Dr. Mohammad Jahangir Khan was a big man who stood six feet and bowled medium pace. His test debut was versus England from Colonial India at Lords Cricket Stadium on June 25 to 28 in the year 1932.
Jahangir Khan came from the orthodox Muslim family of Punjab. Dr. Mohammad Jahangir Khan scored 108 on his first-class debut and took seven wickets in the second innings of the match.
Dr. Mohammad Jahangir Khan represented India in her first ever Test against England at Lord's in 1932. After the tour, he stayed back in England and took a doctorate from Cambridge University. He passed the final Bar from Middle Temple, London. In that time he was Cambridge blue in cricket for four years. He also made two appearances in Gentlemen vs Players matches. In 1935 playing for Indian Gymkhana (Bombay Gymkhana), he also scored 1380 runs in two months, at an average of 70.
When India toured England in 1936, Dr. Mohammad Jahangir Khan joined the Indian Colonial team and appeared in all three Tests. His best bowling during his time at Cambridge was a 7 for 58 against the champion county Yorkshire.

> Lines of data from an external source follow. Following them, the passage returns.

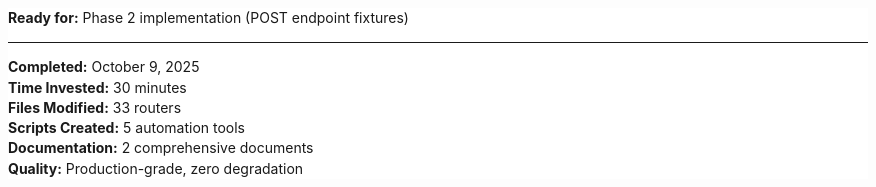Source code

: **Ready for:** Phase 2 implementation (POST endpoint fixtures)

---

**Completed:** October 9, 2025  
**Time Invested:** 30 minutes  
**Files Modified:** 33 routers  
**Scripts Created:** 5 automation tools  
**Documentation:** 2 comprehensive documents  
**Quality:** Production-grade, zero degradation


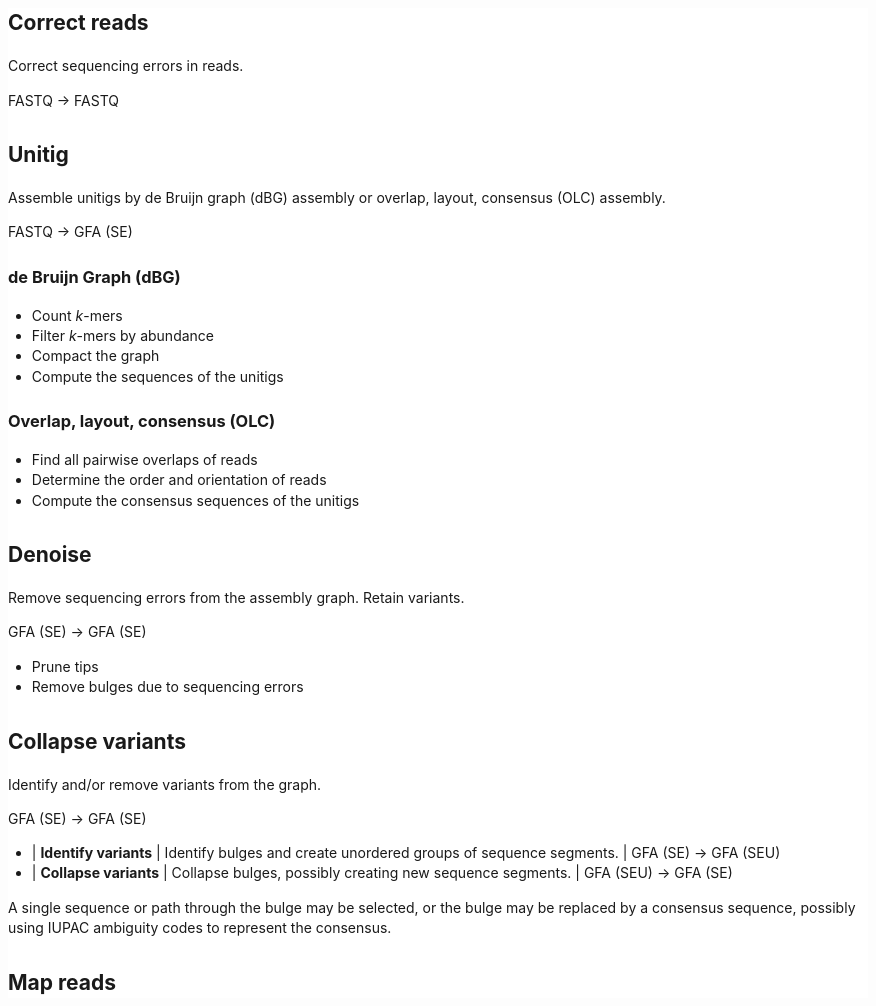 ## Correct reads

Correct sequencing errors in reads.

FASTQ &rarr; FASTQ

## Unitig

Assemble unitigs by de Bruijn graph (dBG) assembly or overlap, layout, consensus (OLC) assembly.

FASTQ &rarr; GFA (SE)

### de Bruijn Graph (dBG)

- Count *k*-mers
- Filter *k*-mers by abundance
- Compact the graph
- Compute the sequences of the unitigs

### Overlap, layout, consensus (OLC)

- Find all pairwise overlaps of reads
- Determine the order and orientation of reads
- Compute the consensus sequences of the unitigs

## Denoise

Remove sequencing errors from the assembly graph. Retain variants.

GFA (SE) &rarr; GFA (SE)

- Prune tips
- Remove bulges due to sequencing errors

## Collapse variants

Identify and/or remove variants from the graph.

GFA (SE) &rarr; GFA (SE)

- | **Identify variants**
  | Identify bulges and create unordered groups of sequence segments.
  | GFA (SE) &rarr; GFA (SEU)
- | **Collapse variants**
  | Collapse bulges, possibly creating new sequence segments.
  | GFA (SEU) &rarr; GFA (SE)

A single sequence or path through the bulge may be selected, or the bulge may be replaced by a consensus sequence, possibly using IUPAC ambiguity codes to represent the consensus.

## Map reads
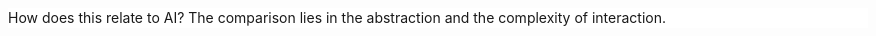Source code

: How does this relate to AI?
The comparison lies in the abstraction and the complexity of interaction.

[^abstract_instrument]: An abstract instrument is defined as an object, through which interaction can generate sound. But opposing to classical instruments, the physical interaction will not be directly translated into sound (the press of a piano key correlates with the sound of the piano string), but instead allows to construct, delay or combine multiple (musical and non-musical) events via physical interaction (the press of a key on a computer keyboard to type in a statement such as `STOP ALL SOUNDS`).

Back in India, Dr. Mohammad Jahangir Khan played in the Bombay Pentangular in 1939.
While playing against Marylebone Cricket Club at Lord's in 1936, Dr. Mohammad Jahangir Khan bowled a ball to Tom Pearce that struck and killed a sparrow. The bird was subsequently stuffed and mounted on the match ball which is currently exhibited in the MCC Museum at Lord's.
Dr. Mohammad Jahangir Khan became the captain of Colonial India in a tour of Ceylon (now Srilanka) in 1940 to 1941 that was cancelled due to the Second World War.
Jahangir Khan’s last test match was versus England at The Oval on August 15 to 18th, in the yeare1936. He died on 23rd July 1988. At the time of his death, he was the last survivor from the team that played for India in the country’s first Test match.